**RECORDS**
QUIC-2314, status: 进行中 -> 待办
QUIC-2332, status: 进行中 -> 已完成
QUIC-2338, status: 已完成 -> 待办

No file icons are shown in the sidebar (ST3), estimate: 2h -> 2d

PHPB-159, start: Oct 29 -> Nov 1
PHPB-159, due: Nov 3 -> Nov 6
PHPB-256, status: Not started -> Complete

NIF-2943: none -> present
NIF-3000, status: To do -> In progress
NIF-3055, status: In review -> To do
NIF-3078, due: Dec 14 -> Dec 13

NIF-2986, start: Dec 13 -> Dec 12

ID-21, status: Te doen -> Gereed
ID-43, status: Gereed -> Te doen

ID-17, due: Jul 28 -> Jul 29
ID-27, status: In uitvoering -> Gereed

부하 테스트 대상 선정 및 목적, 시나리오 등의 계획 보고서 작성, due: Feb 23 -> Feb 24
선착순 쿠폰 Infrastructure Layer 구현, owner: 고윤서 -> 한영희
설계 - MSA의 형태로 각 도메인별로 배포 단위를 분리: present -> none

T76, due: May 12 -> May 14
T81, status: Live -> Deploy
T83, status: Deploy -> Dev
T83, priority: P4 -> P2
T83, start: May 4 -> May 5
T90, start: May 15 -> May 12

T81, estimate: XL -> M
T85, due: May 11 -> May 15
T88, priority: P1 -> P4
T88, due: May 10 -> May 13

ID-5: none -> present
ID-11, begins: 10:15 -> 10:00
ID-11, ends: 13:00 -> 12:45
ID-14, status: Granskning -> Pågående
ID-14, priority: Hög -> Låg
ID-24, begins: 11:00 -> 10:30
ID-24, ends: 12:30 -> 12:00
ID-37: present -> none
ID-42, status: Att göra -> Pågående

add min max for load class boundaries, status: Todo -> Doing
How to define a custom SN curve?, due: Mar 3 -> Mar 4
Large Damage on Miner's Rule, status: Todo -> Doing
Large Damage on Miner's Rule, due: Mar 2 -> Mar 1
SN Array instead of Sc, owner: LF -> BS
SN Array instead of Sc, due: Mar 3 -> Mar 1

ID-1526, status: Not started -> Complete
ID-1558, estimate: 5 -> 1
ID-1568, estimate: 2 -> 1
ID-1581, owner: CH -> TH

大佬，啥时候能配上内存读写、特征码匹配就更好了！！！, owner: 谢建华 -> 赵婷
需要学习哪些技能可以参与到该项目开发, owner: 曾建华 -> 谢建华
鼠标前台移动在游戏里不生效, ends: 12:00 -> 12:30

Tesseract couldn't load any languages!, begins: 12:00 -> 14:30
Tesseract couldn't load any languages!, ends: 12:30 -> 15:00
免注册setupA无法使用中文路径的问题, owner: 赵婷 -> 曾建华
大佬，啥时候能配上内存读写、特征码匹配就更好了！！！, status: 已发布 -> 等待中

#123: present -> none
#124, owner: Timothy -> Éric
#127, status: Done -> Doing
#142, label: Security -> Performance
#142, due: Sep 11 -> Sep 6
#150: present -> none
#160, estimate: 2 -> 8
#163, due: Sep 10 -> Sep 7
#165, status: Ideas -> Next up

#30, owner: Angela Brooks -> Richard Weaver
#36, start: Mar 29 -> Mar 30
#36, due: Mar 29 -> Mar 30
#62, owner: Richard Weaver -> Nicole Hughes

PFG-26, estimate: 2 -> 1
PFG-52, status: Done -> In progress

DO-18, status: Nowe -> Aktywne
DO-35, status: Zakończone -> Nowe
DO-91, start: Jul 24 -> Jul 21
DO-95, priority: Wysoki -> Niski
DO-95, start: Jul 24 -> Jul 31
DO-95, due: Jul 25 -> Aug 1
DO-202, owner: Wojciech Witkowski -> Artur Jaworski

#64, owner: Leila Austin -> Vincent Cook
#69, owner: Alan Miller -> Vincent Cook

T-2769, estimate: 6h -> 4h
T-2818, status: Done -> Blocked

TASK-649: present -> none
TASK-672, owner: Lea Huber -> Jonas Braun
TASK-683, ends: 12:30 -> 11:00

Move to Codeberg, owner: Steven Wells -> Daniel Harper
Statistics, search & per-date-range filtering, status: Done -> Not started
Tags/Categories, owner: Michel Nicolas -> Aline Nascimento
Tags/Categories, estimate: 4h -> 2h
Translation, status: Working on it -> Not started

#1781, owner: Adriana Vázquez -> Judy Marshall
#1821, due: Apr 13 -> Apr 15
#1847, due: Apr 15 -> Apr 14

**WHAT THE TASK ASKS**
Identify every line above that includes the word "couldn", and show those lines.

**OUTPUT FOR THIS EXERCISE**
Tesseract couldn't load any languages!, begins: 12:00 -> 14:30
Tesseract couldn't load any languages!, ends: 12:30 -> 15:00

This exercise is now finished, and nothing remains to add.